Modified unit test to test 4-tap filter

Modified ConvolveTest to compare the C vs SIMD implementation
of 4-tap filter. Also, added support to test lowbd sse2
functions.

Change-Id: I05e694e7f2f612f644755bd6d1a2b3db571971f5
diff --git a/av1/common/filter.h b/av1/common/filter.h
index 0457149..a604cfe 100644
--- a/av1/common/filter.h
+++ b/av1/common/filter.h
@@ -205,8 +205,13 @@
 }
 
 static INLINE const int16_t *av1_get_interp_filter_kernel(
-    const InterpFilter interp_filter) {
-  return av1_interp_filter_params_list[interp_filter].filter_ptr;
+    const InterpFilter interp_filter, int subpel_search) {
+  assert(subpel_search >= USE_2_TAPS);
+  return (subpel_search == USE_2_TAPS)
+             ? av1_interp_4tap[BILINEAR].filter_ptr
+             : ((subpel_search == USE_4_TAPS)

════

TASK TO COMPLETE: Reproduce the patch between "static INLINE const" and "((subpel_search == USE_4_TAPS)", inclusive, and replace each "subpel_search" with "subpel_mode".

COLLECTED DATA:
════

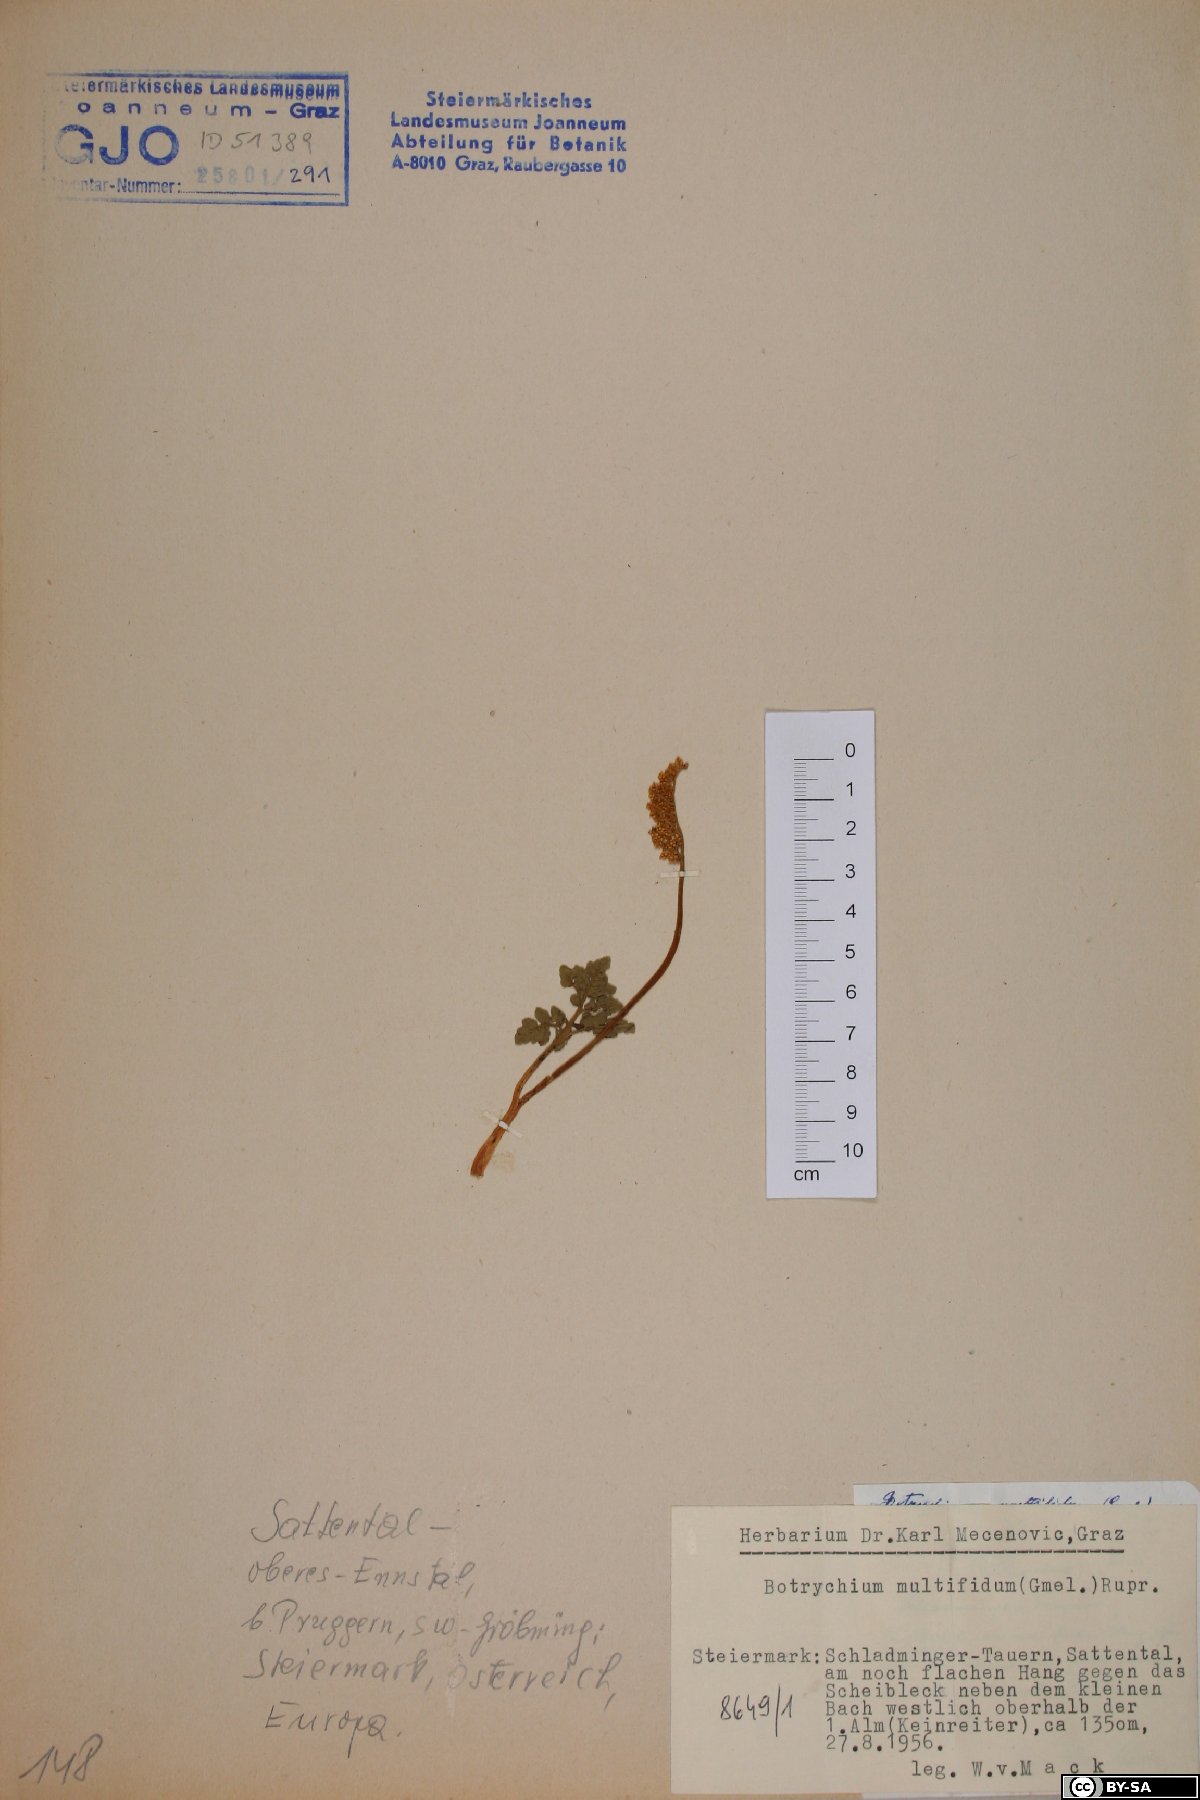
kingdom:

════

WRITTEN RESPONSE:
static INLINE const int16_t *av1_get_interp_filter_kernel(
-    const InterpFilter interp_filter) {
-  return av1_interp_filter_params_list[interp_filter].filter_ptr;
+    const InterpFilter interp_filter, int subpel_mode) {
+  assert(subpel_mode >= USE_2_TAPS);
+  return (subpel_mode == USE_2_TAPS)
+             ? av1_interp_4tap[BILINEAR].filter_ptr
+             : ((subpel_mode == USE_4_TAPS)